= Data to process =
○ ○ ○ ○ ○

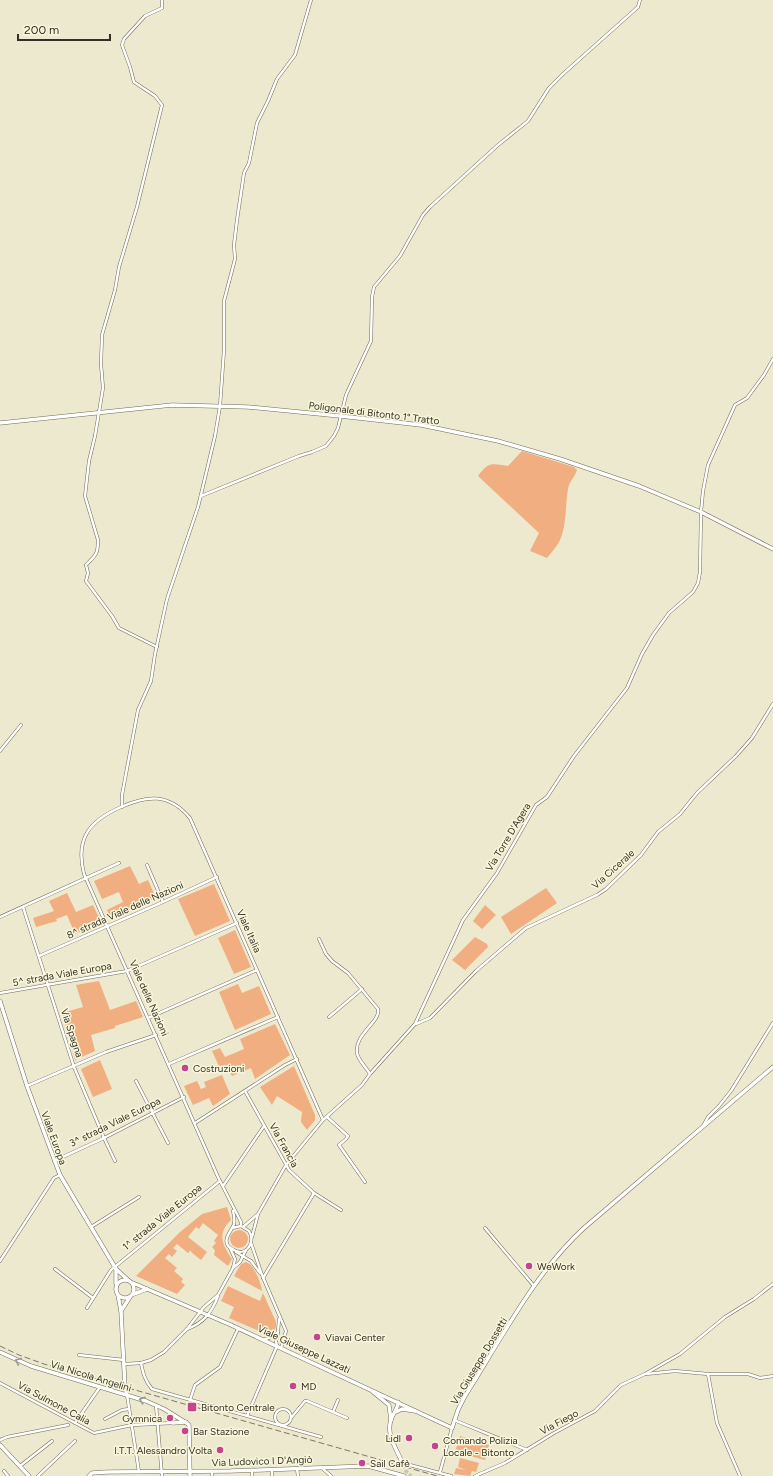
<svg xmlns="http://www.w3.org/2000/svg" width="773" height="1476" font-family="Figtree,sans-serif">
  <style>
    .green { fill: #f1ae80 }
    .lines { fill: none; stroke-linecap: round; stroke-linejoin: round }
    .secondary-tunnel { stroke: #c8c4ac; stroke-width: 3.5; stroke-dasharray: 3.5 2; stroke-linecap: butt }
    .street-casing { stroke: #6f6b53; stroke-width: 3.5 }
    .secondary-casing { stroke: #6f6b53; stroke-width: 4.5 }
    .street { stroke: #fff; stroke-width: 2.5 }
    .secondary { stroke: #fff; stroke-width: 3.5 }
    .rail { stroke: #7b7867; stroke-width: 1; stroke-dasharray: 6 3; stroke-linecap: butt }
    .oneway { stroke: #989892 }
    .poi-dot { fill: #c4448f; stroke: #faf6db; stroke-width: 1.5 }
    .labels { text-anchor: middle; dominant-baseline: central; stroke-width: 3; stroke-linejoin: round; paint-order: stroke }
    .street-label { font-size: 10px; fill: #323026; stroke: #faf6db }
    .poi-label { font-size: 10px; fill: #323026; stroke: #faf6db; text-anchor: start }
  </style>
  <rect width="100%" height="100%" fill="#ede9ce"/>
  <g class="green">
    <path d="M522,451L574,467L577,470C575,477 569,482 568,489C565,506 567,524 560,540C557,546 552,552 547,558L530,551L539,533L478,476C489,461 492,464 508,466Z"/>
    <polygon points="130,866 139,884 148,880 156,898 111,918 107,910 123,902 119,892 102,899 94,881"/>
    <polygon points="214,884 230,921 195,936 178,899"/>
    <polygon points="546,888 557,903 511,934 501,917"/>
    <polygon points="67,893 76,912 93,905 101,922 75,934 67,915 56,919 57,921 36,927 33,918 54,911 49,901"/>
    <polygon points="485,905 496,915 482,929 473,921"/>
    <polygon points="235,930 251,967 234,974 218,938"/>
    <polygon points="475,937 487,944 488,947 465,970 452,960"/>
    <polygon points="99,981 110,1010 136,1001 143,1017 115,1026 115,1028 91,1035 95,1051 75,1060 62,1013 83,1007 76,985"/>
    <polygon points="238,984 242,993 259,986 271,1014 235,1030 219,992"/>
    <polygon points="275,1024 290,1055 255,1079 251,1068 232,1076 229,1070 222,1073 212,1051 220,1048 225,1057 244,1049 240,1039"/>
    <polygon points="100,1060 112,1089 93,1097 81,1069"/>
    <polygon points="294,1066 315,1115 315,1120 307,1130 301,1122 302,1112 277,1096 272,1105 260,1087"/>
    <polygon points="222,1075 230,1094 213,1106 209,1098 193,1105 184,1086 197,1081 201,1089 206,1087 204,1082"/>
    <path d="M227,1207L231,1220C217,1233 222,1245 232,1259L228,1266L214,1255L215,1250L212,1247L216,1243L214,1241L218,1235L203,1223L199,1229L196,1227L188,1237L207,1252L201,1260L191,1252V1250L188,1253L177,1244L173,1248L177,1251L172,1257L169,1254L165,1258L177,1268L174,1271L183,1279L181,1282L185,1285L177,1294L136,1276L179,1233L202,1214Z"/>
    <circle cx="239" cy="1239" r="9"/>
    <path d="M246,1262C254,1264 261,1283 262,1291L234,1276L241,1264Z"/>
    <polygon points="228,1286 260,1301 263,1293 276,1322 276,1327 274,1332 266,1334 229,1318 234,1307 221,1301"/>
    <polygon points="460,1436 489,1445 485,1460 455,1452"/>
    <polygon points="460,1458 479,1463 476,1472 472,1471 470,1476 454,1474 456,1468 466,1470 458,1467"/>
  </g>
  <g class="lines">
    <polyline class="secondary-tunnel" points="401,1460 406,1471 411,1476"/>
    <g class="street-casing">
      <g id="street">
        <polyline points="201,496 299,456 312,452 326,446 334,436 338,428 346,395 371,341 372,297 374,287 400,256 423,215 430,207 498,145 528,121 549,88 563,74 638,7 640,0"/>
        <path d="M157,647L119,628L112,616L86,581L88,573L86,565C96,555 98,554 98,540L85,496L89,461L95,436L103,388L101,364L102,335L115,290L119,267L137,207L162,105L155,96L134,82L130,67L122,45L124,39L145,16L162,8V0"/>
        <polyline points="0,751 21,725"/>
        <polyline points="122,807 122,795 138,710 151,681 155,654 167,599 198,507 215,436 220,406 224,350 224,301 235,259 234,245 237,220 244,173 249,163 257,123 268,101 277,79 295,55 311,0"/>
        <polyline points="147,865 163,902"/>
        <polyline points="23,907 74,1067 104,1138 115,1161"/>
        <polyline points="0,917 119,863"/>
        <path d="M319,939L326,954L332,961L348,973L378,1009C381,1022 354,1034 357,1053C358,1060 366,1067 370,1074"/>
        <polyline points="39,956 163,902 217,877"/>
        <polyline points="0,993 127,971 237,923"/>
        <polyline points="329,1017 362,989"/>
        <polyline points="148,1018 257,970"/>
        <polyline points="416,1024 430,1018 476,971 526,928 597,895 606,889 641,855 658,832 680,814 697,793 736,756 752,738 773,704"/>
        <polyline points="169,1064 278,1017"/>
        <polyline points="136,1081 168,1143"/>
        <polyline points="27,1086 106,1052 156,1035"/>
        <polyline points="245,1091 289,1170 314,1193 341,1210"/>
        <polyline points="327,1117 348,1136 346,1139 339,1145 365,1182"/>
        <polyline points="195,1123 285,1065 297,1059"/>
        <polyline points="703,1126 708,1117 719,1106 731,1091 773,1023"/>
        <polyline points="54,1161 104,1138 184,1097"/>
        <polyline points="223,1186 264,1126"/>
        <path d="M241,1226V1222L218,1177L84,874C75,839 89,821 121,807C148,795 169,793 190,818L323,1120"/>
        <polyline points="91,1227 139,1197"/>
        <polyline points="243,1227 258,1214"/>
        <path d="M232,1228L241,1226L249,1231C256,1241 247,1257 234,1250C218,1243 232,1231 234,1224C235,1220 234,1215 233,1211"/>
        <polyline points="485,1228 534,1286"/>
        <polyline points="252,1237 258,1214 286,1165 323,1120 362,1085 370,1074 415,1024 463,920 497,873 536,805 547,797 574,756 627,688 642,654 653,635 669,613 693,592 698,583 700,572 701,512 703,491 708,465 735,405 747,398 764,375 773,359"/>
        <polyline points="251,1243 262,1275 286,1331 281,1348"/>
        <polyline points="230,1248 235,1259 233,1268"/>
        <polyline points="236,1252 251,1261 260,1273"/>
        <polyline points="0,1261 54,1178 60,1175"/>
        <polyline points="55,1269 93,1298"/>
        <polyline points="263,1278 314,1193"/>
        <polyline points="87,1308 111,1270 220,1181"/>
        <path d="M187,1329C204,1323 212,1312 218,1296"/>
        <polyline points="263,1340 274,1336 278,1332 279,1319"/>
        <polyline points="79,1355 124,1360"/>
        <path d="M141,1363C143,1373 145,1381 152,1389L321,1437"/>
        <polyline points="125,1364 141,1363 151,1360 164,1352 187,1329 204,1307 218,1295 233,1268 240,1262 246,1250"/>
        <polyline points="646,1374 675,1371 708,1374 748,1374 760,1378 773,1376"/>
        <polyline points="708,1374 717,1423 740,1476"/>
        <polyline points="0,1383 94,1433 132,1425 173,1423"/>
        <polyline points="127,1395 139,1472"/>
        <polyline points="190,1400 195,1385 220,1367 238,1329"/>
        <polyline points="156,1405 162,1476"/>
        <circle cx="283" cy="1417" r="8"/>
        <polyline points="333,1412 338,1400"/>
        <polyline points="247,1416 277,1346 276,1341 278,1332"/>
        <polyline points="291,1418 305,1401 307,1401 347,1418"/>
        <polyline points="105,1419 122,1410 129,1409"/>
        <polyline points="454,1420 527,1450"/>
        <polyline points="75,1423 100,1387"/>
        <polyline points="0,1440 7,1437 68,1425"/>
        <polyline points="406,1464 451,1476"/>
        <polyline points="20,1466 52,1441"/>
        <polyline points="322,1468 331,1476"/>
        <polyline points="272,1469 272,1476"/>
        <polyline points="297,1469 298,1476"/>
        <polyline points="252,1470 252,1476"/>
        <polyline points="4,1471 8,1476"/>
        <polyline points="212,1471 212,1476"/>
        <polyline points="440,1472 452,1428"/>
        <polyline points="38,1476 75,1441"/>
        <polyline points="475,1476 505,1463 554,1433 595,1411 621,1385 645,1374 680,1354 725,1317 754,1299 773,1284"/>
      </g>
    </g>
    <g class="secondary-casing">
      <g id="secondary">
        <polyline points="0,423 172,405 248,407 340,416 421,425 498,441 560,459 639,486 701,512 773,549"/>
        <polyline points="0,1001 27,1086 60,1175 116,1269 128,1280"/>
        <circle cx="125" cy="1289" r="9"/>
        <path d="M133,1283L231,1325L452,1428L458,1410L465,1396C502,1338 533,1275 584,1228L773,1067"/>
        <polyline points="116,1284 116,1269"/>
        <polyline points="134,1294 147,1289"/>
        <polyline points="118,1295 121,1311 125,1387 127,1395"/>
        <polyline points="121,1311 130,1297"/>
        <polyline points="0,1352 31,1366 146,1401 164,1409 188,1424 189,1425 190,1476"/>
        <polyline points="373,1392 389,1405 391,1420"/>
        <path d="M398,1402C398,1409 393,1413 391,1420C386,1434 396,1448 401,1460"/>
        <polyline points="396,1412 402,1409 415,1411"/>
        <polyline points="173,1423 186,1422"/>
        <polyline points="0,1445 29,1476"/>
        <polyline points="89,1476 92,1473 107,1472 231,1471 368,1466 404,1476"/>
      </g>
    </g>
    <use href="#street" class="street"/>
    <use href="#secondary" class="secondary"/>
    <polyline class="rail" points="0,1346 19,1355 44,1364 437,1476"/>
  </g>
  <defs><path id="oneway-chevron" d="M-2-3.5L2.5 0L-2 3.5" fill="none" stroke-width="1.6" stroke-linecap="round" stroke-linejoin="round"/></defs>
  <g class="oneway">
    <use href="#oneway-chevron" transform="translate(18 1361) rotate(-157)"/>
    <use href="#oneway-chevron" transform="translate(142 1400) rotate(-162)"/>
  </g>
  <g class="poi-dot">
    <circle cx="185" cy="1068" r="4"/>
    <circle cx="529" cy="1266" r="4"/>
    <circle cx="317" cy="1337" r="4"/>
    <circle cx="293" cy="1386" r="4"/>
    <rect x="187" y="1402" width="10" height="10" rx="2"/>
    <circle cx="170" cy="1418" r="4"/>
    <circle cx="185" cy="1431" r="4"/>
    <circle cx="409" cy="1438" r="4"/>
    <circle cx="435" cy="1446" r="4"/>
    <circle cx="220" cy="1450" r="4"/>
    <circle cx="362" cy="1463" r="4"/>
  </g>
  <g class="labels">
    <g class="street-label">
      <text transform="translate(374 413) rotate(7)">Poligonale di Bitonto 1° Tratto</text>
      <text transform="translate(508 837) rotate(-59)">Via Torre D'Agera</text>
      <text transform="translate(613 869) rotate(-42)">Via Cicerale</text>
      <text transform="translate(125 910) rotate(-24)">8^ strada Viale delle Nazioni</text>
      <text transform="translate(249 931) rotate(66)">Viale Italia</text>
      <text transform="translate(62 974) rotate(-10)">5^ strada Viale Europa</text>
      <text transform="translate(149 998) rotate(66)">Viale delle Nazioni</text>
      <text transform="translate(72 1033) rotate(72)">Via Spagna</text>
      <text transform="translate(115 1122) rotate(-26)">3^ strada Viale Europa</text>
      <text transform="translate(54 1138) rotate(70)">Viale Europa</text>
      <text transform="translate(284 1145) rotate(61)">Via Francia</text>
      <text transform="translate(162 1217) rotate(-39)">1^ strada Viale Europa</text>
      <text transform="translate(304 1349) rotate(25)">Viale Giuseppe Lazzati</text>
      <text transform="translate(479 1361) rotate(-59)">Via Giuseppe Dossetti</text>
      <text transform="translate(91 1376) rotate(17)">Via Nicola Angelini</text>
      <text transform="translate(54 1403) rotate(28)">Via Sulmone Calia</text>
      <text transform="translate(559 1422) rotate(-28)">Via Fiego</text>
      <text transform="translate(262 1461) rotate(-2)">Via Ludovico I D'Angiò</text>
    </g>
    <g class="poi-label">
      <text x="193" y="1068">Costruzioni</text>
      <text x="537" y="1266">WeWork</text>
      <text x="325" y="1337">Viavai Center</text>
      <text x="301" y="1386">MD</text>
      <text x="201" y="1407">Bitonto Centrale</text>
      <text x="162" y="1418" text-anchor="end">Gymnica</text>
      <text x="193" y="1431">Bar Stazione</text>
      <text x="401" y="1438" text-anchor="end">Lidl</text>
      <text x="443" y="1440">Comando Polizia<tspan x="443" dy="12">Locale - Bitonto</tspan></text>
      <text x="212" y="1450" text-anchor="end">I.T.T. Alessandro Volta</text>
      <text x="370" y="1463">Sail Cafè</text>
    </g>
  </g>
  <path d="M18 34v6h92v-6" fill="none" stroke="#323026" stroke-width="2"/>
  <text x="24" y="34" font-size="12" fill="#323026" stroke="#faf6db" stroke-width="3" paint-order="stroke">200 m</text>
</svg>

○ ○ ○ ○ ○

= Work instruction =
Every line above that includes the word "lines" should be listed.

= Output of the task =
    .lines { fill: none; stroke-linecap: round; stroke-linejoin: round }
  <g class="lines">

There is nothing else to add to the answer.